Spiders & Springtails
(watch the videos above)
According to a 1984 study by C.W. Aitchison, 54 species of spiders stay active over winter in Canada. Dr. Hector Carcamo says that the spiders survive on spring tails – very tiny primitive insects that have a spring-like structure that allows them to jump very high for their size – like you jumping over the Eiffel Tower! Springtails mainly feed on organic matter.
“So what?” you may ask.
As Carcamo points out, “Having predators crawling under the snow (including spiders and carabids) means that they could be working winter overtime eating sleeping pests, while we are on vacation in Mexico.”
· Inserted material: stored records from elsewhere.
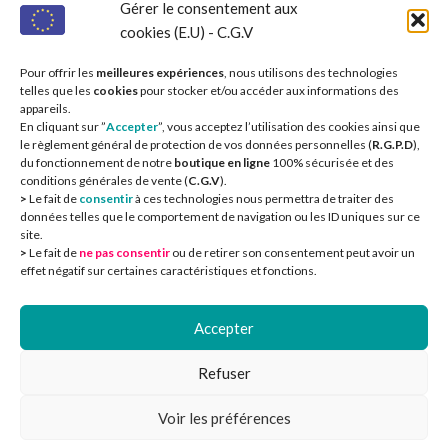
Gérer le consentement aux
cookies (E.U) - C.G.V
Pour offrir les
meilleures expériences
, nous utilisons des technologies
telles que les
cookies
pour stocker et/ou accéder aux informations des
appareils.
En cliquant sur ”
Accepter
”, vous acceptez l’utilisation des cookies ainsi que
le règlement général de protection de vos données personnelles (
R.G.P.D
),
du fonctionnement de notre
boutique en ligne
100% sécurisée et des
conditions générales de vente (
C.G.V
).
>
Le fait de
consentir
à ces technologies nous permettra de traiter des
données telles que le comportement de navigation ou les ID uniques sur ce
site.
>
Le fait de
ne pas consentir
ou de retirer son consentement peut avoir un
effet négatif sur certaines caractéristiques et fonctions.
Accepter
CIEOA
2
Refuser
Voir les préférences
0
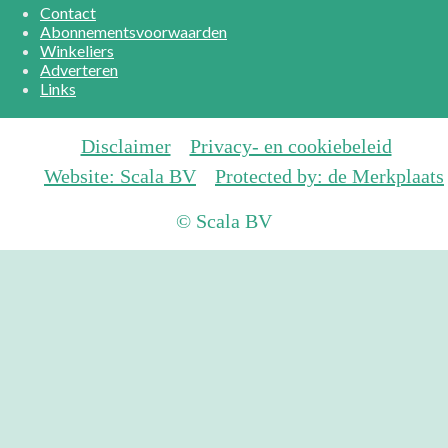
Contact
Abonnementsvoorwaarden
Winkeliers
Adverteren
Links
Disclaimer
Privacy- en cookiebeleid
Website: Scala BV
Protected by: de Merkplaats
© Scala BV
What’s not to like about that?! Go spiders! Carcamo also points out that biological diversity is a good thing in all seasons. Springtails are kind of land plankton, although they eat litter so they may have a role in soil formation and nutrient recycling. “All things are connected. The lowly springtails’ bigger role may be to keep predators alive during the winter so they survive to eat crop pests in the spring.
Carcamo reminds us that what farmers do on their fields during the growing season affects populations of overwintering predators. So, always remember to not spray insecticides unless pests surpass the thresholds.
According to some scientists, some spiders adapted their life cycles to winter. Does this mean that Canadian spiders have little winter coats? Well yes according to Carcamo, “but probably internal winter coats: they have antifreeze molecules that keep them from freezing until much lower temperatures. Some bugs can also withstand freezing.”
So, as you sit in your cozy armchair, hot chocolate with schnapps in hand and gaze over your fields covered in snow, remember the life that still stirs beneath. Give it a nod for working on your soil and insect management for next season. Wish those spiders and springtails a Merry Christmas.